Hafslund Celsio
Hafslund Celsio will retrofit a waste-to-energy facility with a carbon removal unit.
- Contracted tons
- 99,998
- Track
- Offtake - 2025
- Total contract value
- $31.7M
- Location
- Oslo, Norway
- Delivery timeline
- 2029 – 2030

The approach
Hafslund Celsio will retrofit its waste incineration facility with a carbon capture unit. The facility currently processes approximately 350,000 tons of waste each year. The incineration process generates two types of CO₂ emissions: biogenic emissions from organic materials, such as spoiled paper and cardboard, and fossil emissions from inorganic materials, like plastics.
Currently, both types of emissions are vented as a byproduct of the incineration process. The planned retrofit will include a CO₂ capture unit that captures both types of emissions before they are vented. The captured CO₂ will be liquefied and transported by ship to the Northern Lights facility for permanent geological storage.

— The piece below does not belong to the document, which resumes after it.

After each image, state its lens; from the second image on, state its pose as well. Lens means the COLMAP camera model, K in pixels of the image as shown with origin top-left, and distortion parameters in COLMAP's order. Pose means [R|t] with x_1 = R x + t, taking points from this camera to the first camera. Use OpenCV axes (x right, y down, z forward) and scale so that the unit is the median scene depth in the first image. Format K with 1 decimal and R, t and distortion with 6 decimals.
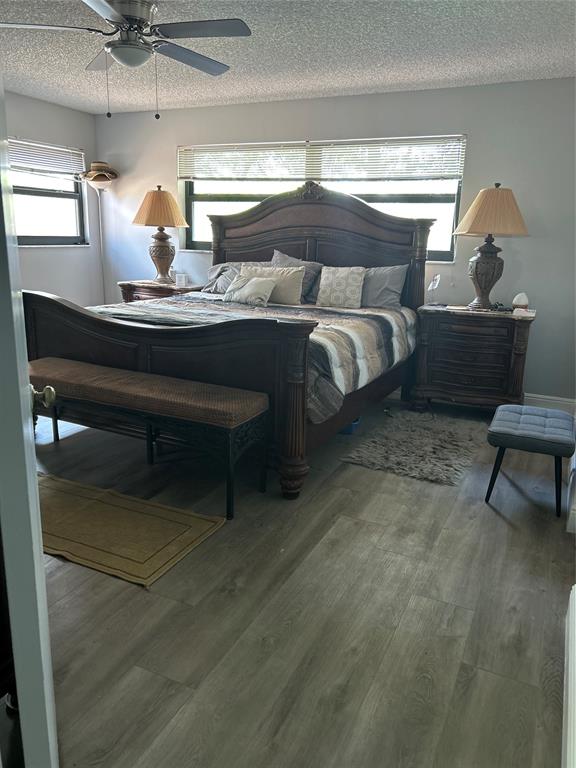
lens RADIAL K [[580.0, 0, 293.1], [0, 580.0, 385.3], [0, 0, 1]] dist [0.071848, -0.054384]
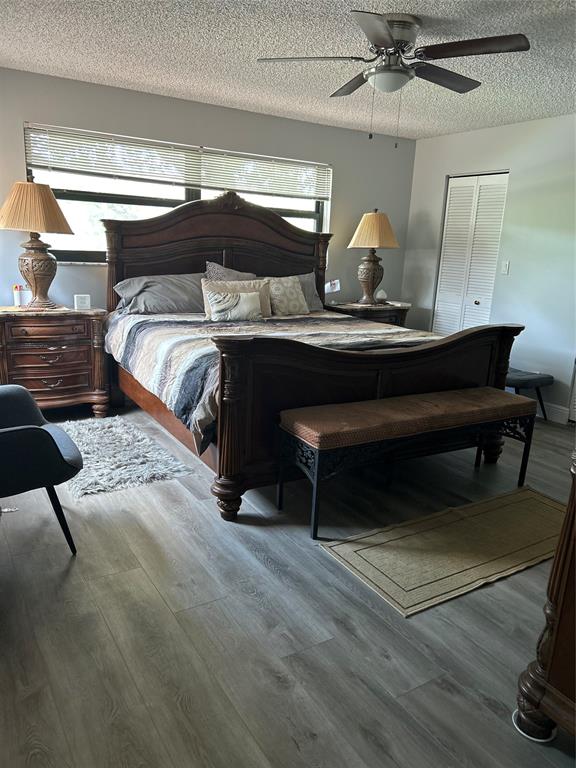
lens RADIAL K [[580.0, 0, 292.4], [0, 580.0, 383.2], [0, 0, 1]] dist [0.071848, -0.054384]
pose [[0.547445, -0.199109, 0.812810, -0.790156], [0.183613, 0.976194, 0.115465, -0.129700], [-0.816450, 0.086032, 0.570971, 0.384960]]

The case for Hafslund Celsio
When done right, waste-to-energy is the best way to manage pre-sorted, residual waste with no other useful purpose. Waste in Norway is regulated according to the EU Waste Framework Directive, which means the residual waste entering this waste-to-energy facility has had recyclable material sorted out, and is the last fraction of waste that could not be prevented, reused, or recycled. This waste, such as spoiled paper and cardboard, generates methane if left untreated. Incinerating it for heat or electricity turns methane-emitting waste into a low-carbon source of heat and electricity. Hafslund Celsio employs state-of-the-art scrubbing equipment that allows it to operate in a dense urban environment with minimal impacts on air quality.

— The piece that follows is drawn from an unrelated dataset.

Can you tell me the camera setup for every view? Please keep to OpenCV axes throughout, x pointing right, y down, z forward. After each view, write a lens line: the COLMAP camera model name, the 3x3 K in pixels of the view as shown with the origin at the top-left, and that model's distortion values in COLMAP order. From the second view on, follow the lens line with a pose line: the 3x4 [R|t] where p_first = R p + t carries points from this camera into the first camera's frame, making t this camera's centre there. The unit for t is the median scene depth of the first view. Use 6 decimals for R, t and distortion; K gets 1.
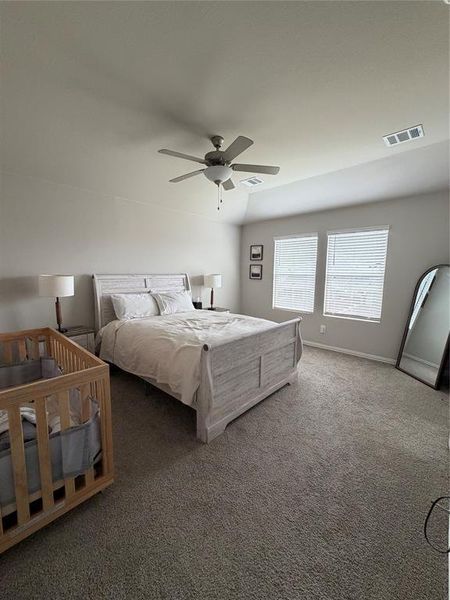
lens RADIAL K [[238.4, 0, 226.4], [0, 238.4, 300.4], [0, 0, 1]] dist [-0.000512, 0.000059]
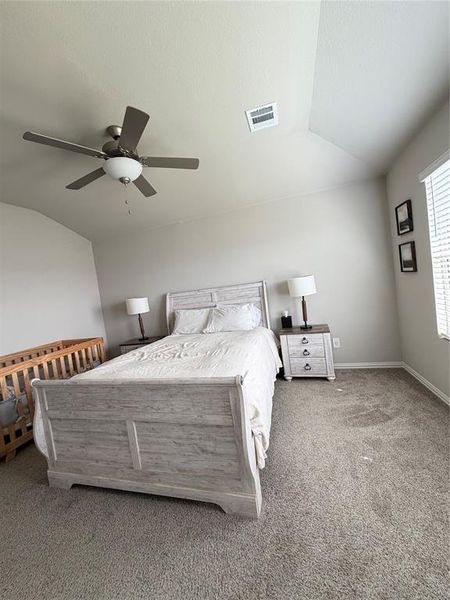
lens RADIAL K [[238.4, 0, 226.2], [0, 238.4, 299.8], [0, 0, 1]] dist [-0.000512, 0.000059]
pose [[0.447025, -0.019909, -0.894300, 0.562457], [0.026076, 0.999617, -0.009219, -0.052926], [0.894141, -0.019199, 0.447373, 0.636959]]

Adding a unit to capture CO₂ from these facilities has the potential to deliver 400 million tons of carbon removal per year by 2050, in addition to driving other decarbonization benefits. The potential for carbon removal from waste-to-energy retrofits stands at around 100 million tons of CO₂ today and could exceed 400 million tons by 2050. In addition to the tons of CO₂ removed from the atmosphere, these retrofits also result in an equivalent amount of avoided fossil CO₂ emissions. In other words, it’s a two-in-one solution for carbon removal and emissions reduction.

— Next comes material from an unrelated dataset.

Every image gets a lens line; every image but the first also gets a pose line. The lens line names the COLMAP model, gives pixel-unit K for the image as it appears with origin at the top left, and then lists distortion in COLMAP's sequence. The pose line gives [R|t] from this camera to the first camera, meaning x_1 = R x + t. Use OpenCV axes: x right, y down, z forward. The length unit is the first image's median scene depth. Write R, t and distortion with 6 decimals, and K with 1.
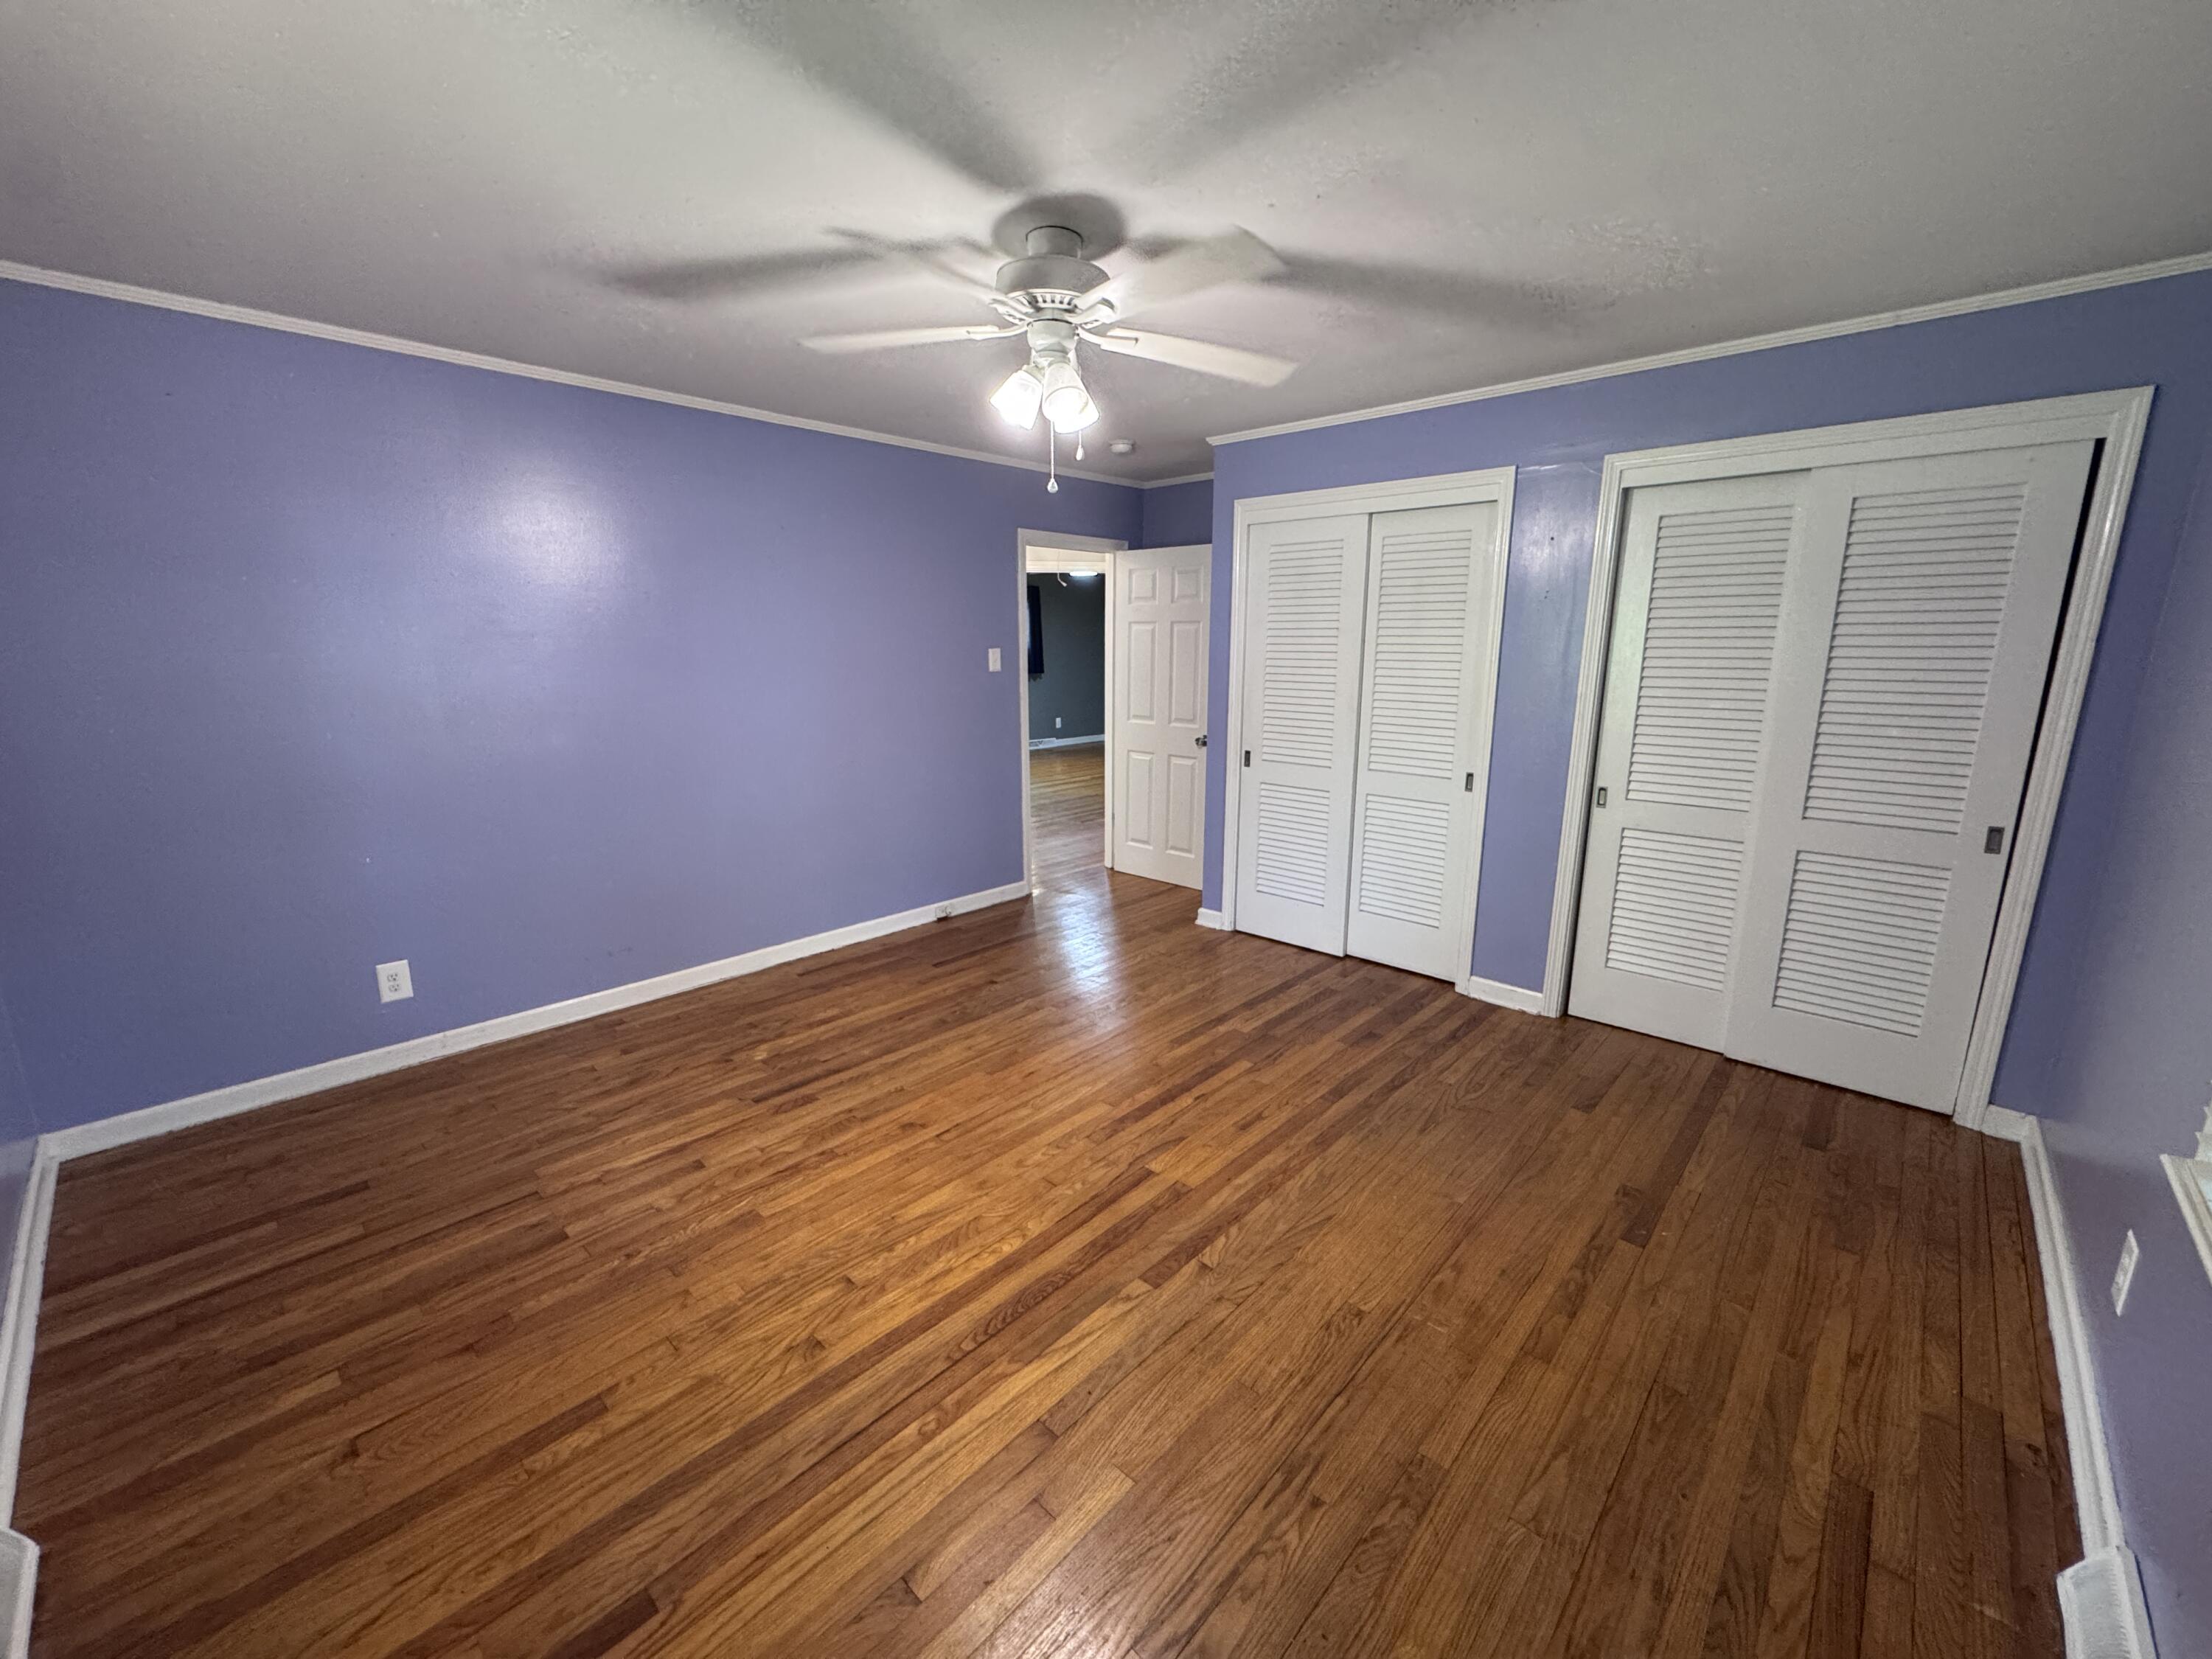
lens RADIAL K [[883.2, 0, 1106.0], [0, 883.2, 829.5], [0, 0, 1]] dist [-0.001616, 0.000054]
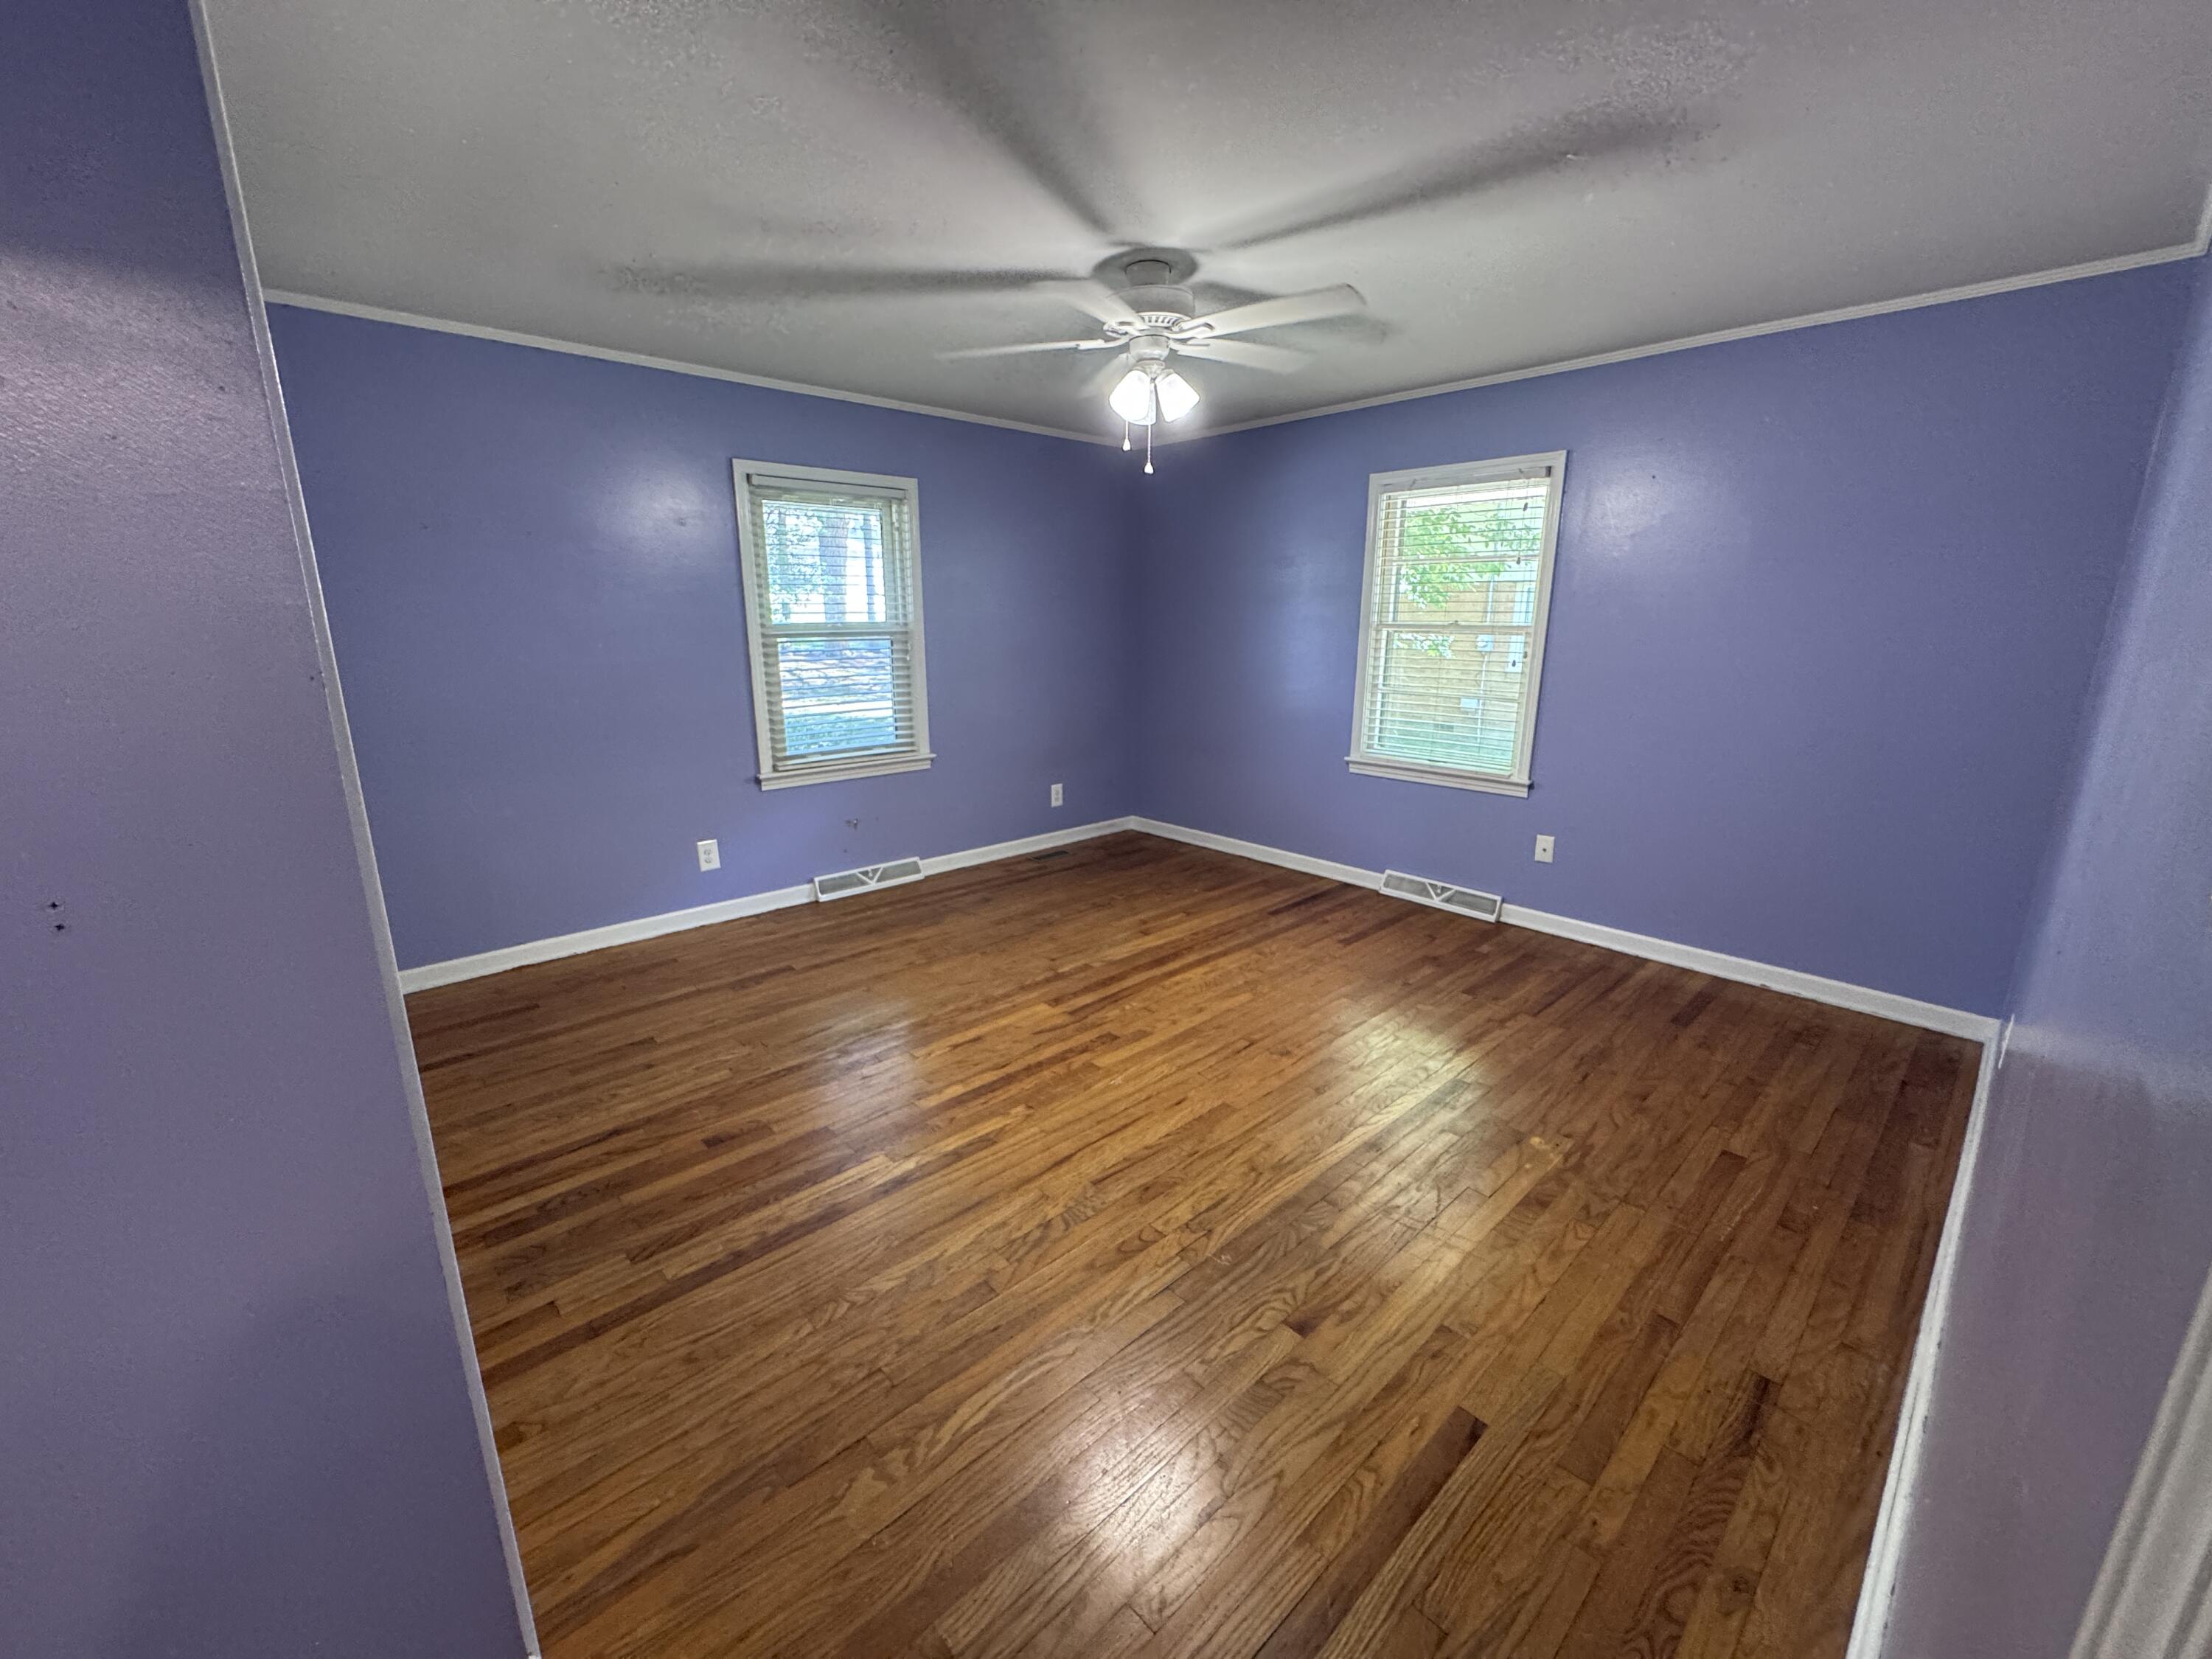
lens RADIAL K [[883.2, 0, 1106.0], [0, 883.2, 829.5], [0, 0, 1]] dist [-0.001616, 0.000054]
pose [[-0.997278, -0.019955, 0.070985, -0.095303], [0.013264, 0.898431, 0.438914, -0.461839], [-0.072534, 0.438661, -0.895721, 2.256231]]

Because most of the infrastructure already exists, retrofits can deliver affordable tons at scale. European policies have led to increased deployment of waste-to-energy facilities over traditional landfills. In Europe alone, there are approximately 500 such facilities currently operating that could be retrofitted, enabling the removal of hundreds of millions of tons of CO₂. Instead of needing to build new infrastructure for carbon removal, retrofits make the most out of existing structures.
Pricing and delivery
The total offtake amount from Frontier buyers is $31.6 million for 100,000 tons. The price accounts for both the removal itself as well as measuring, reporting and verifying (MRV) that each ton is safely and permanently stored.